Sono al computer a fare ricerche sulle location da ormai tre ore filate e ho bisogno di una pausa. Apro il primo cassetto per prendere una cialda, tiro indietro la sedia e vado in cucina a prepararmi un caffè. Dalla soglia, osservo l'ufficio e le mie colleghe al lavoro. Mi piace tantissimo questo posto, Stephan lo ha fatto ristrutturare da poco. Si compone di tre open space, uno per ogni team. Il mio è il primo che si vede dall'ingresso, mentre gli altri due sono paralleli sul lato destro. Sul lato sinistro, invece, ci sono la cucina, il bagno, la sala riunioni e il magazzino.

Le pareti sono bordeaux fino a circa un metro da terra e bianche fino al soffitto. Le scrivanie sono doppie e, dietro ognuna, degli armadi di metallo occupano due pareti. L'unica parete libera è riempita da un enorme quadro con lo skyline di Los Angeles.

Quella visione mi rimanda sempre al mio viaggio di laurea negli Stati Uniti. Una mattina, da sola, avevo passeggiato sulla Walk of Fame di Hollywood e avevo acquistato numerosi souvenirs da portare a casa alla mia famiglia. Era stata una giornata stancante e rilassante al tempo stesso, nonostante mi trovassi in quella grande città. È l'unica vacanza dalla quale non sarei mai voluta tornare: non mi sarei mai stancata del caldo della California, del caos delle strade di Los Angeles, delle onde del Pacifico o del caffè di Starbucks che mi dava il buongiorno ogni mattina.

Il saluto allegro di Ludovica mi desta dai miei bellissimi ricordi. È tardi e mi affretto a raggiungere le mie colleghe che stanno andando a casa. Recupero il mio trolley e la borsa del computer; mi servirà, nel caso avessi tempo per lavorare ancora alle mie ricerche per l'evento.

Poco dopo le sette raggiungo il binario due e il mio Frecciarossa per Roma è stranamente già pronto a partire. Salgo sul vagone della prima classe e cerco il mio posto, mi siedo e, finalmente, mi rilasso. Appoggio la testa allo schienale e chiudo gli occhi, persa nei pensieri della giornata appena trascorsa. Mi vengono delle idee per l'evento e recupero il mio taccuino dalla borsa per trascriverle. Il controllore passa a obliterare il mio biglietto e, poco dopo, il treno parte.

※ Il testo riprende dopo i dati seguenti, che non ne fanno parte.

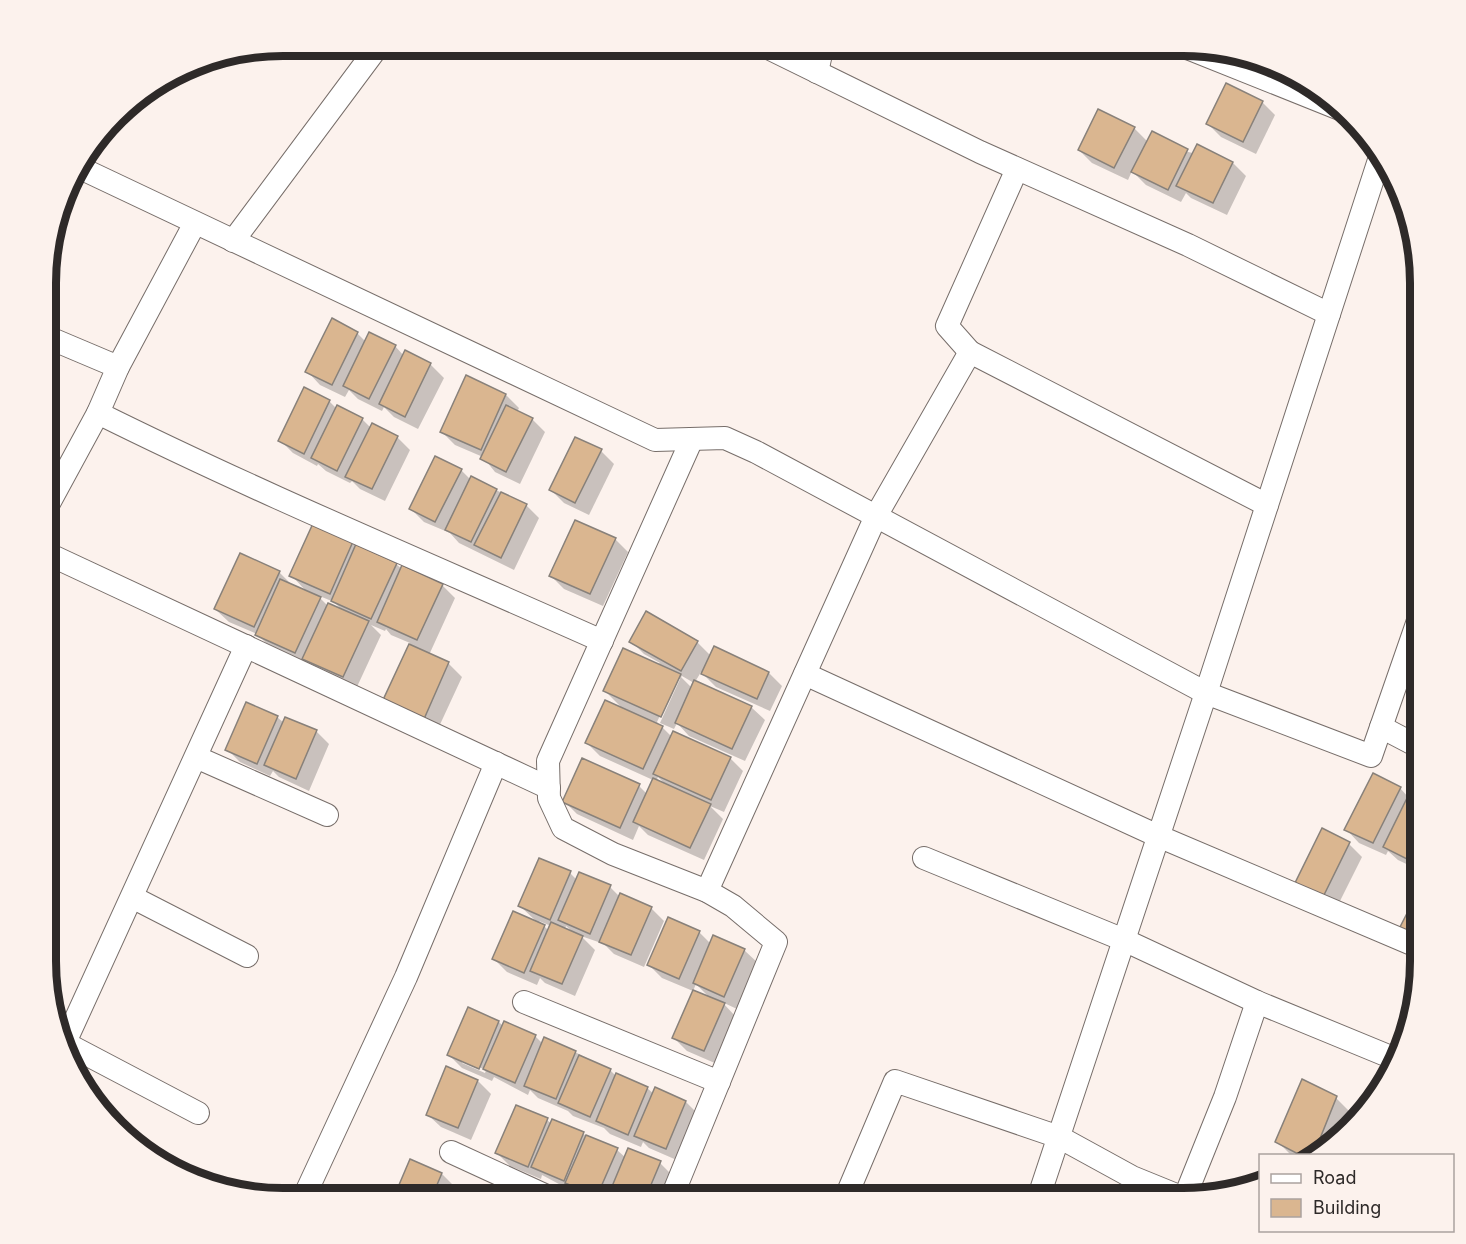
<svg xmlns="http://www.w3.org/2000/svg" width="1466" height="1244" font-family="Inter,sans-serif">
<rect width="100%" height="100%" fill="#fcf2ed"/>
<g fill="#0003" fill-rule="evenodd">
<polygon points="1262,102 1275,115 1256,154 1221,137 1208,124"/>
<polygon points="1134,128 1148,142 1233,163 1246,176 1227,215 1191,198 1186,193 1181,202 1146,185 1132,171 1128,180 1092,163 1079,150"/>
<polygon points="357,333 366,342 395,346 404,356 406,352 431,365 444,378 418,429 394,417 384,407 382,411 358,399 349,390 345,397 320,385 307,371"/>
<polygon points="467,377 506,395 519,408 517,412 532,419 545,432 520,484 495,472 483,457 455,445 442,432"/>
<polygon points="305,389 330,402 337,409 362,419 371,428 397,437 410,450 385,501 360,489 352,481 350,483 326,471 318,464 317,466 293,453 280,440"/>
<polygon points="601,451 614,464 589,515 564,503 551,490"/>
<polygon points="461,470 471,480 472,478 526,505 539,518 514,570 459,543 450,533 424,522 411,509"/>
<path d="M315 521 396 564 402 569 442 585 455 598 429 655 449 664 462 677 437 731 385 700 410 643 391 635 386 629 385 631 371 625 381 635 356 689 270 647 257 634 229 622 215 609 279 572 292 585 307 592 291 575ZM317 595 334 602 343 611 328 606Z"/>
<polygon points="615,539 628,552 603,606 564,589 551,576"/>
<path d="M631 641 697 642 711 656 769 673 782 686 770 711 716 687 701 672 695 682 751 707 765 720 745 761 689 736 677 723 674 729 660 723 680 679H677L657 722 672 737 730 758 743 771 724 812 710 806 723 819 704 860 648 835 639 826 633 840 577 814 564 801 639 786 647 794 653 780 600 756 587 743 623 709 605 691 660 663 644 654ZM682 676 694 683 692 688 681 677ZM658 777 667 786 656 782Z"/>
<polygon points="277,717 284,723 316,731 329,744 309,791 279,777 273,771 270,776 240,762 227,749"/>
<polygon points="1400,788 1409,798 1421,797 1421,871 1398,860 1388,851 1386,855 1359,843 1346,829"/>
<polygon points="1323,830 1349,844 1362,857 1335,911 1296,885"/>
<path d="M570 873 577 880 610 887 620 897 651 908 664 921 644 967 614 954 604 944 581 936 595 950 575 996 545 983 540 978 537 985 507 972 494 959 538 923 520 906ZM539 921 551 926 549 931ZM566 926 574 933 565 929Z"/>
<polygon points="699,932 711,944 744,950 758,963 737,1009 722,1002 737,1018 717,1064 687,1051 674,1038 710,998 696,984 693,991 662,978 649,965"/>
<path d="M499 1022 503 1026 535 1036 543 1044 575 1052 610 1070 616 1076 647 1088 654 1094 656 1089 686 1102 699 1115 679 1161 649 1148 643 1142 641 1147 610 1134 604 1128 573 1116 568 1111 538 1098 530 1090 528 1095 494 1077 492 1081 462 1068 449 1055ZM462 1060 486 1070 485 1073 462 1063Z"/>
<polygon points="447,1068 478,1081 491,1094 471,1140 441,1127 427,1114"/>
<polygon points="1336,1098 1349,1111 1338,1139 1313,1156 1292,1156 1277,1141"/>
<polygon points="547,1120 552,1124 583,1134 617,1150 626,1158 660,1163 673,1176 663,1199 587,1199 542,1175 541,1179 510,1166 497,1153"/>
<polygon points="442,1174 455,1187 449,1199 395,1199"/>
</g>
<g fill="#dab690" stroke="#88817a" stroke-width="1.5">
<polygon points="1226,83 1263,101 1243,142 1206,124"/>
<polygon points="1098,109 1135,127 1114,168 1078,150"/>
<polygon points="1152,131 1188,149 1168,190 1131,172"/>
<polygon points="1197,144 1233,162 1213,203 1176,186"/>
<polygon points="332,318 358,332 332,385 305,372"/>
<polygon points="369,332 396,345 369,399 343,386"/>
<polygon points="405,350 431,363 405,417 379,404"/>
<polygon points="466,375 506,394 481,450 440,432"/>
<polygon points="304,387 330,400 304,454 278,441"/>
<polygon points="337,405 363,418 337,471 311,458"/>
<polygon points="506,405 533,418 506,472 480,459"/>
<polygon points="372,423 398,436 372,489 345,477"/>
<polygon points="575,437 602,449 575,503 549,490"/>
<polygon points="435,456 462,469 435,522 409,509"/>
<polygon points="471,476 497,489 471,542 445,530"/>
<polygon points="501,492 527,504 501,558 474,545"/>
<polygon points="315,519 355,537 330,594 289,576"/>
<polygon points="575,520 616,538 590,594 549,576"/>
<polygon points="356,544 397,563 371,619 331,601"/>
<polygon points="240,553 280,571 254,627 214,609"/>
<polygon points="402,565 443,584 417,640 377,622"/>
<polygon points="280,579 321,597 295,653 255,635"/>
<polygon points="328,603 369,621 343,677 302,659"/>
<polygon points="646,611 698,641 681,671 629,642"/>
<polygon points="409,644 449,662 424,719 383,700"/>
<polygon points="714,646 769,672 757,699 701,674"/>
<polygon points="623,648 681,674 661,717 603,691"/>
<polygon points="694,680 752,706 732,749 675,723"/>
<polygon points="605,700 663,726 643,769 585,743"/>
<polygon points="246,702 278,716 257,764 225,750"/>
<polygon points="285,717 317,730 296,779 264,765"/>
<polygon points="673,731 731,757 711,800 653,774"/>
<polygon points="582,758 640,784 620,828 562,802"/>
<polygon points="1373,773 1401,787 1373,843 1344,830"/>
<polygon points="653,778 711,804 690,848 633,822"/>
<polygon points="1411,790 1421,795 1421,841 1411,861 1383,847"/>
<polygon points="1322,828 1350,842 1322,899 1294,885"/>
<polygon points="539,858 571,871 550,920 518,906"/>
<polygon points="579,872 611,885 590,934 558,920"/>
<polygon points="1421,886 1421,942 1398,931"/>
<polygon points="620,893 652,907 631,955 599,942"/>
<polygon points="513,911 545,925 524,973 492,959"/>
<polygon points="668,917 700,931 679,979 647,965"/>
<polygon points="551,922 583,936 562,984 530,971"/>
<polygon points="713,935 745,949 724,997 693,983"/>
<polygon points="693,990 725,1003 704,1051 672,1038"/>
<polygon points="468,1007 499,1021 479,1069 447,1055"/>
<polygon points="504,1021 536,1035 515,1083 483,1069"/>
<polygon points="544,1037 576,1051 556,1099 524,1086"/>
<polygon points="579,1055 611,1069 590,1117 558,1103"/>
<polygon points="446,1066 478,1080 458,1128 426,1115"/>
<polygon points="616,1073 648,1087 628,1135 596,1121"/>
<polygon points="1302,1079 1337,1096 1313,1156 1302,1156 1275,1142"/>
<polygon points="655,1087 686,1101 666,1149 634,1136"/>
<polygon points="516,1105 548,1118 528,1167 495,1153"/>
<polygon points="552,1119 584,1132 564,1181 531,1167"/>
<polygon points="586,1135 618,1148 597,1196 565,1183"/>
<polygon points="628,1148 661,1161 645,1199 615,1199 608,1196"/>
<polygon points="410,1159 442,1173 431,1199 393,1199"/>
</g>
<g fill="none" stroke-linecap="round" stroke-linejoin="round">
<defs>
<g id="minor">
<polyline points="762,45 980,152 1188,245 1329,314"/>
<polyline points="1180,45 1350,113"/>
<polyline points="817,72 823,45"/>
<polyline points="76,166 655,440 725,438 756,452 1206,693 1380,157"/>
<polyline points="233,241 379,45"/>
<path d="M47 337 118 367 98 413C263 495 434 566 602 641"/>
<polyline points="970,352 947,326 1017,169"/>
<polyline points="118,367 195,223"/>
<polyline points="47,507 98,413"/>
<polyline points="46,553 549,788"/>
<polyline points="805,674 1158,836 1421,948"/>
<polyline points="1381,727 1421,748"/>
<polyline points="196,757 327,815"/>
<polyline points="924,858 1124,940 1257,1002 1398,1060"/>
<polyline points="707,891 876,516 970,352 1267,505"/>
<polyline points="132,897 247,956"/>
<polyline points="524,1002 719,1082"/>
<polyline points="65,1043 198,1113"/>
<polyline points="62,1049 246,646"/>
<polyline points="451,1152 553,1199"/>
<polyline points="303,1199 406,977 496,763"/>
<polyline points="671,1199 776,942 733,906 707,891 613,854 563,828 549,798 548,761 692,439"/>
<polyline points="845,1199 895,1081 1059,1137 1132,1177 1186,1199"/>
<polyline points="1038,1199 1206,693 1371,756 1421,612"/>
<polyline points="1184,1199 1225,1097 1257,1002"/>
</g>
</defs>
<use href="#minor" stroke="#776e6a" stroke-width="24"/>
<use href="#minor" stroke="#fff" stroke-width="22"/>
</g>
<path d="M0 0H1466V1244H0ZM283 56H1183A227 227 0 0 1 1410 283V961A227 227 0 0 1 1183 1188H283A227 227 0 0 1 56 961V283A227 227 0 0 1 283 56Z" fill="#fcf2ed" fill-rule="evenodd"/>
<path fill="none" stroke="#2e2a29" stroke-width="8" d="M283 56H1183A227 227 0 0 1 1410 283V961A227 227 0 0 1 1183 1188H283A227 227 0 0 1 56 961V283A227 227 0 0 1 283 56Z"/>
<rect x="1259" y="1154" width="195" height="78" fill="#fcf2ed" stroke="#aaa29f" stroke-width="1.5"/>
<rect x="1271" y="1174" width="30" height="9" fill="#ffffff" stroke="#aaa29f" stroke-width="1.5"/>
<text x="1313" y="1184" font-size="18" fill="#2e2a29">Road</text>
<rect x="1271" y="1199" width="30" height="18" fill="#dab690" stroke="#aaa29f" stroke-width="1.5"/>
<text x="1313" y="1214" font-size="18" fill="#2e2a29">Building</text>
</svg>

Mi è sempre piaciuto viaggiare così, motivo per cui anche le trasferte di lavoro preferisco farle in treno piuttosto che in aereo. Credo sia perché così posso vedere il paesaggio e i colori che mi circondano, mentre in cielo non vedo altro che nuvole e bianco.

Quando i morsi della fame si fanno insopportabili, decido di raggiungere l'area della ristorazione. In ufficio mi sono portata il cambio; la gonna a tubo e i tacchi a spillo non mi sembravano propriamente adatti ad un viaggio in treno. Indosso un pantalone nero attillato, un dolcevita grigio con un filo di perle al collo e i mocassini di vernice e strass.

Mi siedo al primo tavolo libero, vicino alla vetrata, così anche qui posso vedere il paesaggio scorrere e confondersi davanti ai miei occhi. Ordino degli spaghetti allo scoglio, il mio piatto preferito, e un bicchiere di Sancerre.

Mentre aspetto il ritorno del cameriere, controllo il mio iPhone e rispondo alle numerose mail di lavoro che continuano ad arrivare; è colpa del fuso orario americano per cui da noi è cena mentre da loro, in ufficio, è orario di punta. In pochi minuti il mio bicchiere di Sancerre è vuoto, ma il cameriere me ne porta un altro, senza che io glielo chieda. Lo guardo con aria interrogativa, lui mi sorride e mi indica con gli occhi qualcuno alle mie spalle.